Christy Clark is looking more and more like Bill Vander Zalm
Political history doesn't repeat itself—but sometimes events bear a strong resemblance to what's occurred before.
In 1990 and 1991, Social Credit premier Bill Vander Zalm was in serious trouble with his colleagues.
He had come in as leader with the support of just three caucus members in the campaign. The party establishment preferred then-attorney general Brian Smith.
Vander Zalm also developed policy on the fly, sometimes not even consulting his colleagues.
And the Zalm was a populist who liked going straight to the people—often over the heads of his cabinet, the media, and his party's financial backers.
More than two decades later, Premier Christy Clark is looking like a female version of the the beleaguered Socred premier.
Like Vander Zalm, she quit cabinet between elections, setting herself up as a leader-in-waiting should the incumbent falter.
When Clark was elected party leader in 2011, she was only supported by one member of caucus.
And since then, she has relied on charisma, like Vander Zalm, only to see her poll numbers fall, suggesting an inevitable NDP victory.
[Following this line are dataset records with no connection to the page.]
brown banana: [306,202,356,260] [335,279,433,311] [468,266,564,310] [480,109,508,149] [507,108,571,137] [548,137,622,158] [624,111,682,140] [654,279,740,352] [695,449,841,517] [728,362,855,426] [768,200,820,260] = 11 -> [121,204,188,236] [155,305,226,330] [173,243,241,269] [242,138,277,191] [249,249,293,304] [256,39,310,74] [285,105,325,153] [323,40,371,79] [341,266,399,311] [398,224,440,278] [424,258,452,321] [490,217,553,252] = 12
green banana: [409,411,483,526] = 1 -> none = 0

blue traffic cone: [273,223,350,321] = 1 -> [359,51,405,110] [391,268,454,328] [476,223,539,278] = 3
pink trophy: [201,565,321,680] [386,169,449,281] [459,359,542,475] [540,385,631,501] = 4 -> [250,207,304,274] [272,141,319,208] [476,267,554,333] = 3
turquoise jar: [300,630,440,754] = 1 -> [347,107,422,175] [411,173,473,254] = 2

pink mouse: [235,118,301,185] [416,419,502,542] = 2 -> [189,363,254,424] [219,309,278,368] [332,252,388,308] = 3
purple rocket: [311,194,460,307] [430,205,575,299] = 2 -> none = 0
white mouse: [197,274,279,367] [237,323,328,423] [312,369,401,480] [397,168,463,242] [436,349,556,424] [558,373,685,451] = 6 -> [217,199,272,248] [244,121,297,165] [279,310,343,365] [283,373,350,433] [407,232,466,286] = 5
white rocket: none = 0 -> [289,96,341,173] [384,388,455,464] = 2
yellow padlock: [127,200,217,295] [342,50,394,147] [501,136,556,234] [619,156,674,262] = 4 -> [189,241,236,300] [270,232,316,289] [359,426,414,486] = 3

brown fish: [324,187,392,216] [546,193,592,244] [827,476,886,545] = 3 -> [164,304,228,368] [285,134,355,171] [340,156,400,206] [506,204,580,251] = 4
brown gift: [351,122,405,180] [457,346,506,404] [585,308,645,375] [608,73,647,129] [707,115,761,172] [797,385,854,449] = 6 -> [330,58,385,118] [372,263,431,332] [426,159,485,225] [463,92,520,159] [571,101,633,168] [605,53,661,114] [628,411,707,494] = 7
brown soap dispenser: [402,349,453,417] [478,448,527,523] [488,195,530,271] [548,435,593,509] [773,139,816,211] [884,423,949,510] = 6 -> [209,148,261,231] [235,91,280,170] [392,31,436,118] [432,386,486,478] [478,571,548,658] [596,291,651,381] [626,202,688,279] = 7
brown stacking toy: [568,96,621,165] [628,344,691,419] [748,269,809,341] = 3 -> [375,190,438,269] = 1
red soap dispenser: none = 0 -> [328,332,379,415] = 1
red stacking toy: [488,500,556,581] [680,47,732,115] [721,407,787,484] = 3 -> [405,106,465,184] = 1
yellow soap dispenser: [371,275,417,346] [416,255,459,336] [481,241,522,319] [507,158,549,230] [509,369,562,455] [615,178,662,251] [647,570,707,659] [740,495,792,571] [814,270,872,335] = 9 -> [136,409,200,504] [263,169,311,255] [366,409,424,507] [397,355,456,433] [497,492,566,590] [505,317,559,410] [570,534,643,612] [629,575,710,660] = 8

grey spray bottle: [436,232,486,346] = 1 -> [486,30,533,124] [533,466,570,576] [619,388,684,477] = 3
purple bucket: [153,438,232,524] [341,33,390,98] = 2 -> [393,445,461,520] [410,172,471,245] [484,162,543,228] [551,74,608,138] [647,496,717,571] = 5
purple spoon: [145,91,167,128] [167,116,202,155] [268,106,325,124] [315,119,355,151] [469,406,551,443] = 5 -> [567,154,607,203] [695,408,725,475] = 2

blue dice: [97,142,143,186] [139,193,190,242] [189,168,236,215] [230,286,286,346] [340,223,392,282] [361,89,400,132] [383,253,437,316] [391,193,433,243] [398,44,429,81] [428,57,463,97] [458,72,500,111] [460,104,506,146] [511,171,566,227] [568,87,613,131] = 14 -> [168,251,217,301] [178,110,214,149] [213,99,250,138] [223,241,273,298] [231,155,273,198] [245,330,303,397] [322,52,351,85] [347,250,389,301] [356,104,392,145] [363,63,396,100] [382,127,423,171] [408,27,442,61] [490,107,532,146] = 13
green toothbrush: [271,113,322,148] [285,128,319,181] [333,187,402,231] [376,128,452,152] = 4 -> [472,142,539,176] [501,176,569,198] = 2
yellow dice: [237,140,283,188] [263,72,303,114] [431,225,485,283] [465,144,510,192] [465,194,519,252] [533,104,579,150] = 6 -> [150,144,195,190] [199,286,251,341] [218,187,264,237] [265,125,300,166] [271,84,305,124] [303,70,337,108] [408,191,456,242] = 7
Tomorrow, the B.C. Liberal cabinet will hold an emergency meeting in Vancouver to deal with the latest crisis: the premier's office's involvement in a sketchy plan to use government resources to help the B.C. Liberals win votes from minority communities.
Through it all, Clark has remained cheerful in public, insisting this is a minor flap that's easily resolved.
Vander Zalm exuded the same confidence back in 1991 until he was forced to resign in a conflict-of-interest scandal involving the sale of Fantasy Gardens.
Shortly after Clark won the leadership, Vander Zalm told the Straight that she wouldn't be able to make peace with the candidates she defeated.
"You're dealing with politicians," he said at the time. "And politicians have big egos, and they're all, at least in their minds, the smartest people in the world."
Tomorrow if the B.C. cabinet plunges a knife in the back of the premier, don't be surprised if Vander Zalm blurts out: "I told you so."